According to a report in The Boston Globe, Reebok will lay off about 150 employees, mainly at its Boston headquarters. The layoffs will take effect around February 28, when its acquisition by Authentic Brands Group (ABG) is scheduled to close.

Reebok has about 600 employees in Boston and about 4,200 worldwide.

The report said employees were informed of the layoffs by Reebok president Matt O’Toole during a Zoom call on January 19.

“It goes without saying that today has been a tough day,” O’Toole wrote in an e-mail shared with The Boston Globe. “And knowing this day was coming does not make the reality of it any easier.”

He said the layoffs are necessary to support an “entirely different operating model” under ABG. O’Toole emphasized that the company wanted to communicate the news to employees “as early as possible.”

Last August, Adidas reached an agreement to sell Reebok to ABG, which owns over 30 brands, for a total consideration of up to €2.1 billion, or about $2.5 billion. Adidas acquired Reebok in 2006.

While the acquisition has yet to be completed, ABG has made several moves to reposition Reebok for growth.

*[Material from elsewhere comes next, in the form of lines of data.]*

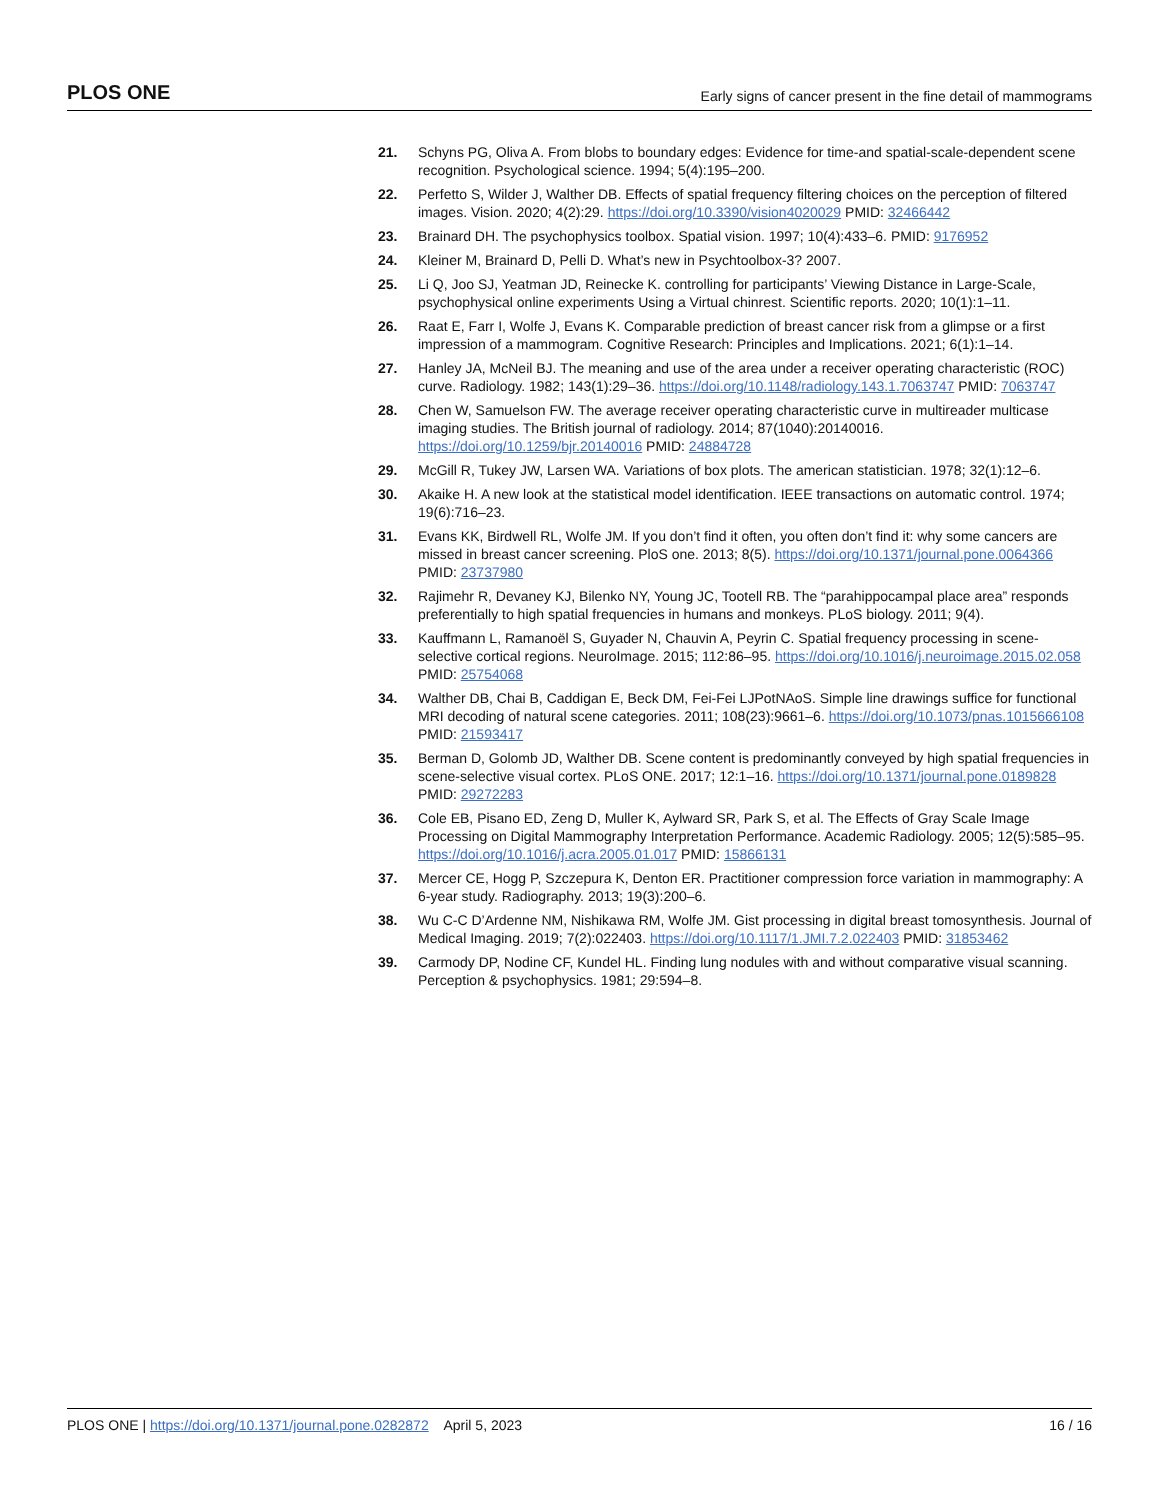PLOS ONE Early signs of cancer present in the fine detail of mammograms
21. Schyns PG, Oliva A. From blobs to boundary edges: Evidence for time-and spatial-scale-dependent scene recognition. Psychological science. 1994; 5(4):195–200.
22. Perfetto S, Wilder J, Walther DB. Effects of spatial frequency filtering choices on the perception of filtered images. Vision. 2020; 4(2):29. https://doi.org/10.3390/vision4020029 PMID: 32466442
23. Brainard DH. The psychophysics toolbox. Spatial vision. 1997; 10(4):433–6. PMID: 9176952
24. Kleiner M, Brainard D, Pelli D. What’s new in Psychtoolbox-3? 2007.
25. Li Q, Joo SJ, Yeatman JD, Reinecke K. controlling for participants’ Viewing Distance in Large-Scale, psychophysical online experiments Using a Virtual chinrest. Scientific reports. 2020; 10(1):1–11.
26. Raat E, Farr I, Wolfe J, Evans K. Comparable prediction of breast cancer risk from a glimpse or a first impression of a mammogram. Cognitive Research: Principles and Implications. 2021; 6(1):1–14.
27. Hanley JA, McNeil BJ. The meaning and use of the area under a receiver operating characteristic (ROC) curve. Radiology. 1982; 143(1):29–36. https://doi.org/10.1148/radiology.143.1.7063747 PMID: 7063747
28. Chen W, Samuelson FW. The average receiver operating characteristic curve in multireader multicase imaging studies. The British journal of radiology. 2014; 87(1040):20140016. https://doi.org/10.1259/bjr.20140016 PMID: 24884728
29. McGill R, Tukey JW, Larsen WA. Variations of box plots. The american statistician. 1978; 32(1):12–6.
30. Akaike H. A new look at the statistical model identification. IEEE transactions on automatic control. 1974; 19(6):716–23.
31. Evans KK, Birdwell RL, Wolfe JM. If you don’t find it often, you often don’t find it: why some cancers are missed in breast cancer screening. PloS one. 2013; 8(5). https://doi.org/10.1371/journal.pone.0064366 PMID: 23737980
32. Rajimehr R, Devaney KJ, Bilenko NY, Young JC, Tootell RB. The “parahippocampal place area” responds preferentially to high spatial frequencies in humans and monkeys. PLoS biology. 2011; 9(4).
33. Kauffmann L, Ramanoël S, Guyader N, Chauvin A, Peyrin C. Spatial frequency processing in scene-selective cortical regions. NeuroImage. 2015; 112:86–95. https://doi.org/10.1016/j.neuroimage.2015.02.058 PMID: 25754068
34. Walther DB, Chai B, Caddigan E, Beck DM, Fei-Fei LJPotNAoS. Simple line drawings suffice for functional MRI decoding of natural scene categories. 2011; 108(23):9661–6. https://doi.org/10.1073/pnas.1015666108 PMID: 21593417
35. Berman D, Golomb JD, Walther DB. Scene content is predominantly conveyed by high spatial frequencies in scene-selective visual cortex. PLoS ONE. 2017; 12:1–16. https://doi.org/10.1371/journal.pone.0189828 PMID: 29272283
36. Cole EB, Pisano ED, Zeng D, Muller K, Aylward SR, Park S, et al. The Effects of Gray Scale Image Processing on Digital Mammography Interpretation Performance. Academic Radiology. 2005; 12(5):585–95. https://doi.org/10.1016/j.acra.2005.01.017 PMID: 15866131
37. Mercer CE, Hogg P, Szczepura K, Denton ER. Practitioner compression force variation in mammography: A 6-year study. Radiography. 2013; 19(3):200–6.
38. Wu C-C D’Ardenne NM, Nishikawa RM, Wolfe JM. Gist processing in digital breast tomosynthesis. Journal of Medical Imaging. 2019; 7(2):022403. https://doi.org/10.1117/1.JMI.7.2.022403 PMID: 31853462
39. Carmody DP, Nodine CF, Kundel HL. Finding lung nodules with and without comparative visual scanning. Perception & psychophysics. 1981; 29:594–8.
PLOS ONE | https://doi.org/10.1371/journal.pone.0282872 April 5, 2023 16 / 16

In early December, ABG signed a long-term strategic partnership with Sparc Group to become the core licensee and operating partner for Reebok in the U.S. Sparc, a joint venture between ABG and Simon Property Group, operates Aéropostale, Brooks Brothers, Eddie Bauer, Forever 21, Lucky Brand, and Nautica, among other brands. Sparc is ABG’s largest licensee.

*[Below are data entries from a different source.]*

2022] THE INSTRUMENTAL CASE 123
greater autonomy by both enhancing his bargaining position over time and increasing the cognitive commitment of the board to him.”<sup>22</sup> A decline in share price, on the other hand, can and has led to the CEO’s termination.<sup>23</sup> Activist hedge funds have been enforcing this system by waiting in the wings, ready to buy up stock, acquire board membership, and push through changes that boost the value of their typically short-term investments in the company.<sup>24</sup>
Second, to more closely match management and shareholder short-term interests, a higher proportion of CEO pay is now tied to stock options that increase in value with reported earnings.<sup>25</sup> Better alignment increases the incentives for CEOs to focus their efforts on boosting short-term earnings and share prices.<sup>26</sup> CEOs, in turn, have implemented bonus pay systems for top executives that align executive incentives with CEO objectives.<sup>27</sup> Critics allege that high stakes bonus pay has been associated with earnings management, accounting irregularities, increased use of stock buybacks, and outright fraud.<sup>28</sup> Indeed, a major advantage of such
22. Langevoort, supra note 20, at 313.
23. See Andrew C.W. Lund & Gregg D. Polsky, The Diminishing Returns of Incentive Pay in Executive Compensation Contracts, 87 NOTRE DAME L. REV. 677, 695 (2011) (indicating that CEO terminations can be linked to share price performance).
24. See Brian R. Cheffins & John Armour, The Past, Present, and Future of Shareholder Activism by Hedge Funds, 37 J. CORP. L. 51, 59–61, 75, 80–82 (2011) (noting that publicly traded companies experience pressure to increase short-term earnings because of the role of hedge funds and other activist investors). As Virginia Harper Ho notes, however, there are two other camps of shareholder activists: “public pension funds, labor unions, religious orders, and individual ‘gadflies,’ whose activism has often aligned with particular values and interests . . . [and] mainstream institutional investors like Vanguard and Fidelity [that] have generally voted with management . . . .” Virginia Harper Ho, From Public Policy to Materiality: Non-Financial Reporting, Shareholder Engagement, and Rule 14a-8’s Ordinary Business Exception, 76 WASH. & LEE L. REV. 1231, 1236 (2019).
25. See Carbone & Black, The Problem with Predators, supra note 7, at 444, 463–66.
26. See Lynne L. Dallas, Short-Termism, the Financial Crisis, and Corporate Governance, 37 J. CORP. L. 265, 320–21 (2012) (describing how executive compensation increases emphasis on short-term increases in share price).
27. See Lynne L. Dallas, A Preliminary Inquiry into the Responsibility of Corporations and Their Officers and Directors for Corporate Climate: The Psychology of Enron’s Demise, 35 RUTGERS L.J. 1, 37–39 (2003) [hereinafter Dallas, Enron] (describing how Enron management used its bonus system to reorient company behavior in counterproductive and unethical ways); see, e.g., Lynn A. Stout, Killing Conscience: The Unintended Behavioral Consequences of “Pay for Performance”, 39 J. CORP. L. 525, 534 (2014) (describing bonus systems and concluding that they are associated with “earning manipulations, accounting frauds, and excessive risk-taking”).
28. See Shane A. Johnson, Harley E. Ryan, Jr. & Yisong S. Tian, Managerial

Sparc will also serve as the global hub for the newly created Reebok Design Group (RDG), which will guide all of Reebok’s design, 

development, innovation, and creative services to partners worldwide. These functions will continue to run out of Reebok’s global headquarters in Boston, led by O’Toole and SVP and GM of product, Todd Krinsky.

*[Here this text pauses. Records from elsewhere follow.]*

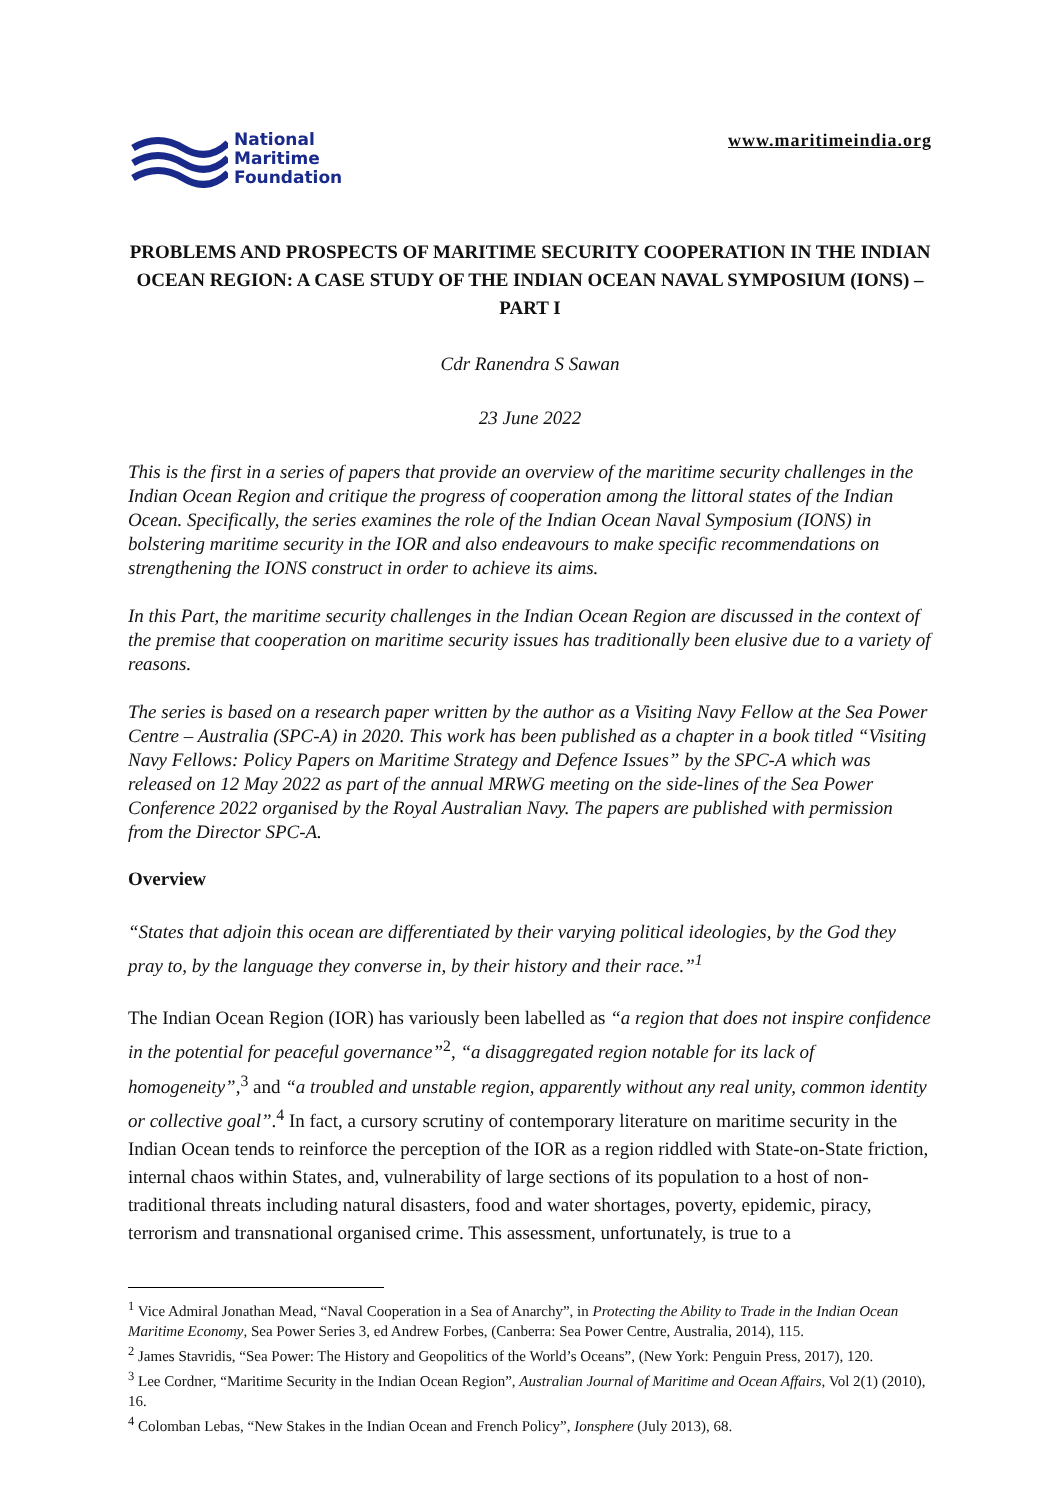National
Maritime
Foundation
www.maritimeindia.org
PROBLEMS AND PROSPECTS OF MARITIME SECURITY COOPERATION IN THE INDIAN OCEAN REGION: A CASE STUDY OF THE INDIAN OCEAN NAVAL SYMPOSIUM (IONS) – PART I
Cdr Ranendra S Sawan
23 June 2022
This is the first in a series of papers that provide an overview of the maritime security challenges in the Indian Ocean Region and critique the progress of cooperation among the littoral states of the Indian Ocean. Specifically, the series examines the role of the Indian Ocean Naval Symposium (IONS) in bolstering maritime security in the IOR and also endeavours to make specific recommendations on strengthening the IONS construct in order to achieve its aims.
In this Part, the maritime security challenges in the Indian Ocean Region are discussed in the context of the premise that cooperation on maritime security issues has traditionally been elusive due to a variety of reasons.
The series is based on a research paper written by the author as a Visiting Navy Fellow at the Sea Power Centre – Australia (SPC-A) in 2020. This work has been published as a chapter in a book titled “Visiting Navy Fellows: Policy Papers on Maritime Strategy and Defence Issues” by the SPC-A which was released on 12 May 2022 as part of the annual MRWG meeting on the side-lines of the Sea Power Conference 2022 organised by the Royal Australian Navy. The papers are published with permission from the Director SPC-A.
Overview
“States that adjoin this ocean are differentiated by their varying political ideologies, by the God they pray to, by the language they converse in, by their history and their race.”<sup>1</sup>
The Indian Ocean Region (IOR) has variously been labelled as “a region that does not inspire confidence in the potential for peaceful governance”<sup>2</sup>, “a disaggregated region notable for its lack of homogeneity”,<sup>3</sup> and “a troubled and unstable region, apparently without any real unity, common identity or collective goal”.<sup>4</sup> In fact, a cursory scrutiny of contemporary literature on maritime security in the Indian Ocean tends to reinforce the perception of the IOR as a region riddled with State-on-State friction, internal chaos within States, and, vulnerability of large sections of its population to a host of non-traditional threats including natural disasters, food and water shortages, poverty, epidemic, piracy, terrorism and transnational organised crime. This assessment, unfortunately, is true to a
<sup>1</sup> Vice Admiral Jonathan Mead, “Naval Cooperation in a Sea of Anarchy”, in Protecting the Ability to Trade in the Indian Ocean Maritime Economy, Sea Power Series 3, ed Andrew Forbes, (Canberra: Sea Power Centre, Australia, 2014), 115.
<sup>2</sup> James Stavridis, “Sea Power: The History and Geopolitics of the World’s Oceans”, (New York: Penguin Press, 2017), 120.
<sup>3</sup> Lee Cordner, “Maritime Security in the Indian Ocean Region”, Australian Journal of Maritime and Ocean Affairs, Vol 2(1) (2010), 16.
<sup>4</sup> Colomban Lebas, “New Stakes in the Indian Ocean and French Policy”, Ionsphere (July 2013), 68.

In a recent press release, Jamie Salter, CEO of ABG, said that he wanted to keep Reebok’s global operations in Boston to “preserve and nurture the brand’s heartbeat and unmistakable DNA.”

ABG has also signed partners to guide the Reebok brand in several other regions.

On December 20, ABG reached a long-term commitment for Reebok with JD Group, the UK-based parent of Finish Line, DTLR and Shoe Palace in the U.S. JD Group will expand assortments of Reebok in its more than 2,850 stores.

In a recent interview with Axios, Salter predicted Reebok’s sales would grow from $4 billion to $6 billion in 2023 and to $10 billion within five years. He told Axios that Adidas’ priority was and should have been growing the Adidas brand, and ABG would be in a better position to drive Reebok’s growth. He said, “What we want to see with Reebok is let’s let Reebok be Reebok. And we’re going to focus very big on the classic entertainment fashion side and then the other 50 percent on the athletic side.”

Salter noted that Reebok had already signed new partners worldwide, and “all of the numbers are coming in stronger than originally projected.”

Salter added, “It’s a perfect storm, right? Athletic is incredibly hot right now, so our timing was impeccable. I’d say that’s a little bit of luck as well, but we’re looking to grow Reebok into a $10 billion company over the next five years on an annualized basis. It’s a marquee in our portfolio, and we’re super excited about Reebok.”

ABG’s brands also include Eddie Bauer, Izod, Greg Norman, Spyder, Tretorn, Tapout, Prince, Volcom, Airwalk, and Vision Street Wear in the active lifestyle space. 

Other high-profile properties include Brooks Brothers, Barneys New York, Juicy Couture, Vince Camuto, Van Heusen, Sports Illustrated, and Forever 21.